Test results (GPU RAM)

This tutorial is mainly for GPU RDMA, so we also test the performance when using GPU memory.

experiment	mode	msg	window	iters	mops	gib
msg_sweep_gpu	write	256	64	200000	3.84	0.92
msg_sweep_gpu	send	256	64	200000	3.73	0.89
msg_sweep_gpu	write	512	64	200000	3.79	1.81
msg_sweep_gpu	send	512	64	200000	3.74	1.78
msg_sweep_gpu	write	1024	64	200000	3.81	3.63
msg_sweep_gpu	send	1024	64	200000	3.81	3.63
msg_sweep_gpu	write	2048	64	200000	3.84	7.32
msg_sweep_gpu	send	2048	64	200000	3.84	7.32
msg_sweep_gpu	write	4096	64	200000	3.83	14.6
msg_sweep_gpu	send	4096	64	200000	3.83	14.62
msg_sweep_gpu	write	8192	64	200000	3.55	27.09
msg_sweep_gpu	send	8192	64	200000	3.62	27.6
msg_sweep_gpu	write	16384	64	200000	1.89	28.8
msg_sweep_gpu	send	16384	64	200000	1.89	28.79
msg_sweep_gpu	write	32768	64	200000	0.96	29.23
msg_sweep_gpu	send	32768	64	200000	0.96	29.23
msg_sweep_gpu	write	65536	64	200000	0.48	29.45
msg_sweep_gpu	send	65536	64	200000	0.48	29.44
msg_sweep_gpu	write	256	512	200000	3.82	0.91
msg_sweep_gpu	send	256	512	200000	3.81	0.91
msg_sweep_gpu	write	512	512	200000	3.84	1.83
msg_sweep_gpu	send	512	512	200000	3.84	1.83
msg_sweep_gpu	write	1024	512	200000	3.82	3.64
msg_sweep_gpu	send	1024	512	200000	3.89	3.71
msg_sweep_gpu	write	2048	512	200000	3.82	7.28
msg_sweep_gpu	send	2048	512	200000	3.78	7.2
msg_sweep_gpu	write	4096	512	200000	3.83	14.61
msg_sweep_gpu	send	4096	512	200000	3.86	14.71
msg_sweep_gpu	write	8192	512	200000	3.63	27.67
msg_sweep_gpu	send	8192	512	200000	3.65	27.86
msg_sweep_gpu	write	16384	512	200000	1.89	28.82
msg_sweep_gpu	send	16384	512	200000	1.89	28.81
msg_sweep_gpu	write	32768	512	200000	0.96	29.22
msg_sweep_gpu	send	32768	512	200000	0.96	29.23
msg_sweep_gpu	write	65536	512	200000	0.48	29.44
msg_sweep_gpu	send	65536	512	200000	0.48	29.44

Result analysis (GPU)

Similar performances exhibit in our GPU test. The throughput increase with message size but the effect eventually converges at $2^13$. MOPS does not change until that point when it starts to drop as we increase message size even further.

Conclusion

“Our experiments reveal an interesting finding: with a window size of 64 or 256, the send and write operations show no statistically significant performance difference when using Our Broadcom RoCE NIC that runs at 400 Gb/s (theoretical peak ≈ 46.6 GiB/s).

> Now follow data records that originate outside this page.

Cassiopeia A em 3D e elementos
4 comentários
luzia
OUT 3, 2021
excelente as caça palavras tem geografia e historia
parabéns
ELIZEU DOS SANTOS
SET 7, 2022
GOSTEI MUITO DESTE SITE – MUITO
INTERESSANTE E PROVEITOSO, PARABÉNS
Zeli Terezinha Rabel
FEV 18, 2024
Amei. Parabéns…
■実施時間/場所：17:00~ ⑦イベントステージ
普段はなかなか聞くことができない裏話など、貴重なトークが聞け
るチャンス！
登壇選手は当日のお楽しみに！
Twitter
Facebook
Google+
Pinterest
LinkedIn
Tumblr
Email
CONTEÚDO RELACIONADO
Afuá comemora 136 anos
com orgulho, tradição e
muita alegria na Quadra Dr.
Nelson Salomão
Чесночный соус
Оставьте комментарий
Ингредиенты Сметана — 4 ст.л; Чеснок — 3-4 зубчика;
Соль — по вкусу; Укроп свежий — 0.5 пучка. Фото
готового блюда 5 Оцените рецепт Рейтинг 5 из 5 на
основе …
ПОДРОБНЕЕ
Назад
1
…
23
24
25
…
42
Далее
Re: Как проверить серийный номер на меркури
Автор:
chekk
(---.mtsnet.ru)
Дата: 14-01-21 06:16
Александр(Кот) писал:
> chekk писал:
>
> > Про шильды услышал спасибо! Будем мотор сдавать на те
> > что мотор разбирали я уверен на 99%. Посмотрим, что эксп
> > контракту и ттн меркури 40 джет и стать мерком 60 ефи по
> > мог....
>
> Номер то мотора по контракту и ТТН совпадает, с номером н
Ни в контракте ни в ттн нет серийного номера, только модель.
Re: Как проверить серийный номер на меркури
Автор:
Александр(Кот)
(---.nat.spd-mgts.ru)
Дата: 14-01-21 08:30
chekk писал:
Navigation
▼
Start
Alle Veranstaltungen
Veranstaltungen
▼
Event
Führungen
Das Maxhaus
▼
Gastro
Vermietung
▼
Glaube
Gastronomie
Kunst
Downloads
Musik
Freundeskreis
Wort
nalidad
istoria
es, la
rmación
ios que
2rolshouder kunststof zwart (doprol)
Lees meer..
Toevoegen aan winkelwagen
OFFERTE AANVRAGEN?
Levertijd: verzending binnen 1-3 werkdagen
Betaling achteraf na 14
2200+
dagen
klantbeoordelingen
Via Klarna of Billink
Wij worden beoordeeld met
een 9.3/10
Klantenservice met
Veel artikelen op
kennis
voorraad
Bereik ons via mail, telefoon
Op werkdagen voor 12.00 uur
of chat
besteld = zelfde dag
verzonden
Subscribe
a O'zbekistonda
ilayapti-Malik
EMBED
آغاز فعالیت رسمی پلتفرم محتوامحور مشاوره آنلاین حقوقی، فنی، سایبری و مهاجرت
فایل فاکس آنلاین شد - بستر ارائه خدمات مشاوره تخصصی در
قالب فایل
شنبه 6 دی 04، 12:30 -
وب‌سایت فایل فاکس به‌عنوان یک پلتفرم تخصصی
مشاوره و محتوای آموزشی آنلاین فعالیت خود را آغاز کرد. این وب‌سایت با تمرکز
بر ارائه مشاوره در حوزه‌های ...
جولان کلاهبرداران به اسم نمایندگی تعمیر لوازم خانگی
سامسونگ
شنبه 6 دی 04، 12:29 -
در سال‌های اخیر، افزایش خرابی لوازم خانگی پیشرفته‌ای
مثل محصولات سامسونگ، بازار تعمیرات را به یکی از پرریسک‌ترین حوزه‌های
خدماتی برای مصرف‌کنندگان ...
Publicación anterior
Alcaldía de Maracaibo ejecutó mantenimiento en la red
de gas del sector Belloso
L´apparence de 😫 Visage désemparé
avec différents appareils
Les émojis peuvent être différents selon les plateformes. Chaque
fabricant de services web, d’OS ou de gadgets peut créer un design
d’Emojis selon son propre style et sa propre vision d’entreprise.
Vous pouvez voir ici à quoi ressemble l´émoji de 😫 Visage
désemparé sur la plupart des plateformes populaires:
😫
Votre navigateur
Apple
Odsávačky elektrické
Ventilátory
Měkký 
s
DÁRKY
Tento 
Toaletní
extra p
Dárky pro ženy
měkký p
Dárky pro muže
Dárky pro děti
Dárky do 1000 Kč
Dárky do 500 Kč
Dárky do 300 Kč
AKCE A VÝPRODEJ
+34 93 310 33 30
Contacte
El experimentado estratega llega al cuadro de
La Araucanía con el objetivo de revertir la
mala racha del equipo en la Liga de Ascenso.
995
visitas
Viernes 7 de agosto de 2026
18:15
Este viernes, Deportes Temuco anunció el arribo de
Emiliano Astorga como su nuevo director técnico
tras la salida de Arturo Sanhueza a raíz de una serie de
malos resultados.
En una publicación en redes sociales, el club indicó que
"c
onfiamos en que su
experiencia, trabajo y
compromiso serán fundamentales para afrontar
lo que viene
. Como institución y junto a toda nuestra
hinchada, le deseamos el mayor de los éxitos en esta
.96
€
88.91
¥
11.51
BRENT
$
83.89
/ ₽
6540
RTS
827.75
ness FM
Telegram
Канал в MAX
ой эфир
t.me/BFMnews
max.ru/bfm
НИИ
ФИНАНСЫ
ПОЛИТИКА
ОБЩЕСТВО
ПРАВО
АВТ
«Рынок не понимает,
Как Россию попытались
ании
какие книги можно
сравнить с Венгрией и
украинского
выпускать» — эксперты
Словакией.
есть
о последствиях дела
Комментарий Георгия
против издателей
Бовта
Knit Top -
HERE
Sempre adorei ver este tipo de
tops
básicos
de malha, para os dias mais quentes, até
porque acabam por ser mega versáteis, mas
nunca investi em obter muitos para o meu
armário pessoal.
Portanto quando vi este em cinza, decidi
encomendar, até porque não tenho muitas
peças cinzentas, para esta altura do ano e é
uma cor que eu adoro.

Our best GPU-direct RDMA benchmark reaches about 30 GiB/s, i.e., ~64% of the line rate. To further increase the performance, we need to optimized the QPs and polling.

Thus, we arrive at a somewhat counterintuitive conclusion that, under our experimental setup, one-sided and two-sided operations exhibit no observable performance difference.